◆ **Selected text**
****************

Question

asap
.A passenger train takes one hour less for a journey of 150km.If its speed is increased by 5km/hr

from its usual speed. Find the usual speed of the train.

Answer 1

Given :-

• Total distance of the journey = 150 km.
• If the train increases its speed by 5 km/hr, it would reach its destination 1 hour earlier.

To Find :-

• The usual speed of the train.

Solution :-

Let the usual speed of the train be x km/hr. Then, the increased speed of the train would be (x + 5) km/hr.

We know,

Time = Distance/Speed

Hence,

• Original time taken (with usual speed) = 150/x hrs.
• New time taken (with increased speed) = 150/(x + 5) hrs.

According to the question, the difference between the original time and new time is 1 hour.

$\implies\rm{\dfrac{150}{x}-\dfrac{150}{x+5}=1}$

$\implies\rm{150\left(\dfrac{1}{x}-\dfrac{1}{x+5}\right)=1}$

$\implies\rm{150\left(\dfrac{x+5-x}{x(x+5)}\right)=1}$

$\implies\rm{150\times{}5=x^2+5x}$

$\implies\rm{x^2+5x-750=0}$

By splitting the middle term, we get,

$\implies\rm{x^2-25x+30x-750=0}$

$\implies\rm{x(x-25)+30(x-25)=0}$

$\implies\rm{(x-25)(x+30)=0}$

$\implies\rm{x=25\:or\:-30}$

Neglecting negative value, we get,

$\implies\rm{x=}\:\bold{25}$

Hence,

• Usual speed of the train = 25 km/hr.

Answer 2

Hey User!

GIVEN THAT :

• A passenger train takes 1 hour less for completing it's journey of 150 km if it's speed is increased by 5 km/hr from its usual speed.

To find:

• Usual speed.

Formula used:

• Time = Distance/speed

Let the usual speed of the train be x km/hr

So, ATQ, we have

150/x - 150/(x+5) = 1

(150x + 750 - 150x )/(x^2 +5x) = 1

x^2 +5x = 750

x^2 +5x -750 = 0

x^2 +30x -25x -750 = 0

x(x+30)-25(x+30) = 0

(x+30)(x-25) = 0

so, x = -30 or x=25

Since, speed can't be negative.

so, x can't be -30 km/hr

therefore, x = 25 km/hr.

So, usual speed of train is 25 km/hr.

Hope this helps

****************

◆ **Problem 1**
Copy the train speed thread word for word, from "x^2 +30x -25x" to "x = 25 km/hr.".
◆ **Problem 2**
In Answer 1 of the train speed thread, list every line that starts with a bullet point (•).

◆ **Records provided**

****************

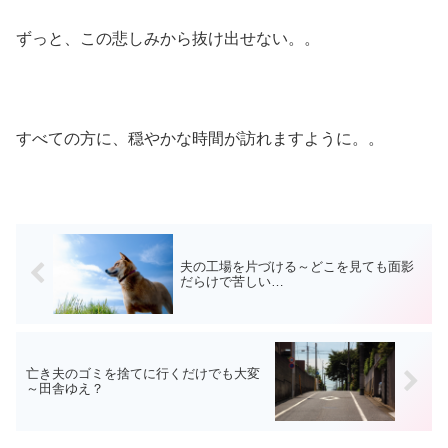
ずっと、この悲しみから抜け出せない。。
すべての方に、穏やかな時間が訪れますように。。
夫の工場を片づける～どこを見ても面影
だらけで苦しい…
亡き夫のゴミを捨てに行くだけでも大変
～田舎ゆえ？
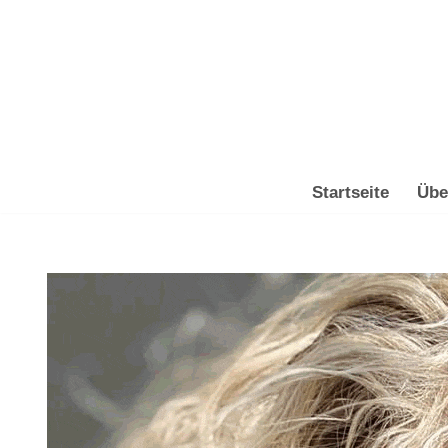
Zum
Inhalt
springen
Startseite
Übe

****************

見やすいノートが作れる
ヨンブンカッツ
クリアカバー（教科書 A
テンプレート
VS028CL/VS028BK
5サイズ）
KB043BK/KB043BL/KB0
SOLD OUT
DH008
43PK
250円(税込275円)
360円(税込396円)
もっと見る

****************

◆ **Exercise answer 1**
x^2 +30x -25x -750 = 0

x(x+30)-25(x+30) = 0

(x+30)(x-25) = 0

so, x = -30 or x=25

Since, speed can't be negative.

so, x can't be -30 km/hr

therefore, x = 25 km/hr.

◆ **Exercise answer 2**
- Total distance of the journey = 150 km.
- If the train increases its speed by 5 km/hr, it would reach its destination 1 hour earlier.
- The usual speed of the train.
- Original time taken (with usual speed) = 150/x hrs.
- New time taken (with increased speed) = 150/(x + 5) hrs.
- Usual speed of the train = 25 km/hr.